“Keep calm and carry on.”
So the famous British WWII slogan goes.
But what’s it got to do with us?
Well, most track & field teams and groups are currently in the midst of their general fall training period. It’s an exciting time of rebirth, with fresh promise towards a new season.
It is also the time for installation – technical and physiological – towards the new and refining the old.
With all this excitement in the air, us coaches and athletes can get overly-wrapped up in the immediacy of change, and day-to-day training results. Who can blame us – with access to Prime Delivery, smartphones and on-demand streaming?
Everything seems to happen effortlessly and instantaneously.
But training isn’t that easy, is it?
It’s more layered than simply doing A+B+C = D.
Athletes will adapt differently. Not only between athletes, but also the same athlete between training elements. In fact, the very same athlete will adapt differently to the same stimulus each time it is applied!

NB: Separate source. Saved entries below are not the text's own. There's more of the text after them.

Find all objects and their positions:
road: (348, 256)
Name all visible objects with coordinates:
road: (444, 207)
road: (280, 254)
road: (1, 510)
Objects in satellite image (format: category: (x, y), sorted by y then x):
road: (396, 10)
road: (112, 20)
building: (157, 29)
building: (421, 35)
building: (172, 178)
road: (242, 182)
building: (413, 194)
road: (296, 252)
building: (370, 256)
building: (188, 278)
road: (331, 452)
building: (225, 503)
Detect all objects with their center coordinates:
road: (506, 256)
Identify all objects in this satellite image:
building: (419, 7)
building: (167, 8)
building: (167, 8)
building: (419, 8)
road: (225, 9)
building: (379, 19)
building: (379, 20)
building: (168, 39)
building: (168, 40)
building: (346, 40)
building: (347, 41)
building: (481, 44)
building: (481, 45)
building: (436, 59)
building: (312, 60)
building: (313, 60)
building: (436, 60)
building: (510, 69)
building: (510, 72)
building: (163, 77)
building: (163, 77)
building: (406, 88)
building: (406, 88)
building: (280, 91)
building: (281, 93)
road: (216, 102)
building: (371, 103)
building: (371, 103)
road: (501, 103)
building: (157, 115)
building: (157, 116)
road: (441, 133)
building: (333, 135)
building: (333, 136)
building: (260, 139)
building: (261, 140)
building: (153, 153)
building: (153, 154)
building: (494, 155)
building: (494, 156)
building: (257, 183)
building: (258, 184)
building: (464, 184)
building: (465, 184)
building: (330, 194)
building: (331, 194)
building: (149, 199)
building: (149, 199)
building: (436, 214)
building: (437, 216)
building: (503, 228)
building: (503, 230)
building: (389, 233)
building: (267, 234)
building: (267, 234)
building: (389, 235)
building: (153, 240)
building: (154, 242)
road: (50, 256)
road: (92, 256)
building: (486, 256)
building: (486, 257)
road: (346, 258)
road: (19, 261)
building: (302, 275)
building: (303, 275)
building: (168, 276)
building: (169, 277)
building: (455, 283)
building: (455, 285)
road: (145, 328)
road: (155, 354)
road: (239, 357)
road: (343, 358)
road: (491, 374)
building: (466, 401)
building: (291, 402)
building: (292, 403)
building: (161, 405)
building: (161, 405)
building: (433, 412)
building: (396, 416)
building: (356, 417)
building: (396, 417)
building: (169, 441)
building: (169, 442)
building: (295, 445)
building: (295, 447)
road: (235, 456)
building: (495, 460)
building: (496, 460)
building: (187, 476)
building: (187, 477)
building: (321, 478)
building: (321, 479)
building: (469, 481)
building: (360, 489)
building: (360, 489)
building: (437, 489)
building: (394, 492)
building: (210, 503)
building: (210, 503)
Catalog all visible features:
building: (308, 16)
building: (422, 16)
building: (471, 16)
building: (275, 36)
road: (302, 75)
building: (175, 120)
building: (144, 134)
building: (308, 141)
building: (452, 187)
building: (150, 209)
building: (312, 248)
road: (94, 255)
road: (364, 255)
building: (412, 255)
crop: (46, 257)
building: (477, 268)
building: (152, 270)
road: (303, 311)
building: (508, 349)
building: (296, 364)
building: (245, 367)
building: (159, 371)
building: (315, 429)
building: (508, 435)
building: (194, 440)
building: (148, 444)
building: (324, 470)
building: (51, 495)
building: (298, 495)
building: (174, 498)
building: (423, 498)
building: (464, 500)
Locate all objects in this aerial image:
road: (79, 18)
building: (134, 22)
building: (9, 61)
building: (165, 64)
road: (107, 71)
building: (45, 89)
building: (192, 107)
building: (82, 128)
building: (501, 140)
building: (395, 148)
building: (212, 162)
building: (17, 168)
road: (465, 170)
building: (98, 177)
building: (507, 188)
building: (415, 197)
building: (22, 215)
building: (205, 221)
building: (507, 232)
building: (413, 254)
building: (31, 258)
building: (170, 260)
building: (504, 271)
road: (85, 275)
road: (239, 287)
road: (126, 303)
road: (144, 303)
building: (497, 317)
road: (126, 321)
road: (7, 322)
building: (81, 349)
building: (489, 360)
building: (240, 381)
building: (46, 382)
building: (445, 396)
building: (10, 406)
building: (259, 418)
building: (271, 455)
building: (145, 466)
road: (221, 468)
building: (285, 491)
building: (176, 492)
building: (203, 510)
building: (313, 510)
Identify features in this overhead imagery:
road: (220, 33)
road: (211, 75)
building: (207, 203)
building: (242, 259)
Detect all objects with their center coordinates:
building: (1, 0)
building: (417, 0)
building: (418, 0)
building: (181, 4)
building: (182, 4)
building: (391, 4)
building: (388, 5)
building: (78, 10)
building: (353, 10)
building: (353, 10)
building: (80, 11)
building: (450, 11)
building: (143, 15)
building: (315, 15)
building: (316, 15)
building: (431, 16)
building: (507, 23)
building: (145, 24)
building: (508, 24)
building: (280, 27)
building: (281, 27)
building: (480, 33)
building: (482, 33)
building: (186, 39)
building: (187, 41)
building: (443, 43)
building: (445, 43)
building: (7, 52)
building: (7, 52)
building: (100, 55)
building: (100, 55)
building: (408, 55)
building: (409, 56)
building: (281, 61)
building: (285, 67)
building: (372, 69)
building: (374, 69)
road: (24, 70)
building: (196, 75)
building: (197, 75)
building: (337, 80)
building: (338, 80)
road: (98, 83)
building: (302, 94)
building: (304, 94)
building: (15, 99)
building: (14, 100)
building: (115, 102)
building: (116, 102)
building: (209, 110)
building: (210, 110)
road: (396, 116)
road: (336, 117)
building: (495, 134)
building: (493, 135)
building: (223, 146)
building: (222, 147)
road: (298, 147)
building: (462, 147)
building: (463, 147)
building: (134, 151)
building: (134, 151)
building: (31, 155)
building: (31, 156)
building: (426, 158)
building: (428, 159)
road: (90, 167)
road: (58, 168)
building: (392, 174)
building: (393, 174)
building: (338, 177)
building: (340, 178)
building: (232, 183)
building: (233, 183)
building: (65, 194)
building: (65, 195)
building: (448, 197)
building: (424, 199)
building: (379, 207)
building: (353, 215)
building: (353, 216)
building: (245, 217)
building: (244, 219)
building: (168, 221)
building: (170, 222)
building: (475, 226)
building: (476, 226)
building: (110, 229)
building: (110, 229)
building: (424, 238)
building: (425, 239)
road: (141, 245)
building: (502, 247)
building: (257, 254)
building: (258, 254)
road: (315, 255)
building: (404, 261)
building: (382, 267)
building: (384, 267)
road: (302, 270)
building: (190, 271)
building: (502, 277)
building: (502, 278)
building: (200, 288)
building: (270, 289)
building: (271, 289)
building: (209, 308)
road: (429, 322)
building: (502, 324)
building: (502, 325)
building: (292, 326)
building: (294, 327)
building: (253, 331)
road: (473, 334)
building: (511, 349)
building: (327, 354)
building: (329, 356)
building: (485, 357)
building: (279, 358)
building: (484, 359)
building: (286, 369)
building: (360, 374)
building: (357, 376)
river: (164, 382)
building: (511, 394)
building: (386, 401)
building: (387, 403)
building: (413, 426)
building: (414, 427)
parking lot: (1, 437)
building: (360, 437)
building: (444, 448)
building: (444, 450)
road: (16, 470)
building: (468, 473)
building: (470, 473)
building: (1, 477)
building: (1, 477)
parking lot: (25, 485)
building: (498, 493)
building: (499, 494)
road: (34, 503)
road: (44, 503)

So it’s important to trust the plan and be steadfast. There won’t always be discernible improvement from one session to the next (there could even be a drop-off at times 😱).
It is the coach’s job to take a step back (and a deep breath), and be patient with our athletes and ourselves. Sometimes, the ability to merely replicate a similar training result may be considered a victory.
If you’ve been doing this long enough, you’ll know that the key to long-term success lies in consistency and stabilization – not in giant leaps forward from session to session, and from week to week.
Certain training elements require extended time to show up, and affect the primary activity we want them to support.
We call this an incubation period.
The caterpillar doesn’t turn into a butterfly overnight.
Reflection, evaluation and revision of a training program is important – but so is staying the course, and letting things develop. If we are constantly reacting and changing everything, how will we ever figure out what truly works?
It’s easy to underestimate how long something truly takes.
Oftentimes, the things that we are expecting to see right away are simply incubating beneath the surface, and will show up in a few weeks when the time is right.
So trust your training plan, put in the work, and cut yourself some slack.